Post-pandemic those items have not changed, however now the US and its allies must contend with supply chain issues that China was able to exacerbate by siphoning goods purchased by countries around the world to their own population once there was a shortage.

Like minded nations will need to shift supply chains away from China to more trustworthy nations.

There will be a cost to this that needs to be paid now, so China can’t disrupt the world again whenever it decides. India and Indonesia are two countries that can benefit from this shift while keeping costs lower than the US, Australia, or their allies.

China continues to dominate the world’s share of critical minerals. Numbers vary based on the mineral, but somewhere between 85-95% of minerals on the US Critical Minerals list are controlled by China.

China has translated this to get around 10% of the world’s semi-conductor market and could almost double that in the next two years. This makes the Taiwan re-unification issue even more important.

Taiwan has 20% of the global industry, but Taiwanese companies account for about 50% of the market. If China were to re-take Taiwan it stands to gain most of the world’s semi-conductor production. This is not something to be taken lightly.

The re-unification of Taiwan has been a priority of Xi Jinping and the Chinese Communist Party (CCP) for many years.

The invasion of Ukraine by Russia has been watched closely by the CCP to help them determine timing, strategy, and possible ramifications of re-taking Taiwan by force.

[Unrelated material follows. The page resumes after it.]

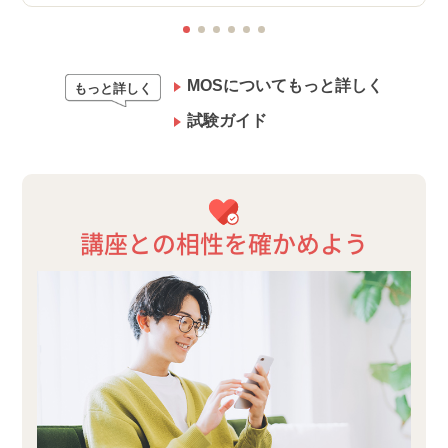
MOSについてもっと詳しく
もっと詳しく
試験ガイド
講座との相性を確かめよう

Allied nations must determine an inclusive policy to discourage Beijing from taking these actions. By aligning themselves with Russia it is obvious to anyone watching that China’s arguments for taking Taiwan will be based off the lessons they learn from Russia’s “re-unification” of Ukraine. Only united can the world deter China.

Whether any of the activities China took with respect to the COVID outbreak were malign or not, the actions and decisions they made negatively impacted the world.

Worldwide 7 million people are dead, hundreds of millions more were negatively impacted health wise or monetarily.

The supply chain has been stood on its head and semi-conductor shortages have driven costs to record highs. How the world chooses to react now will likely determine China’s future actions.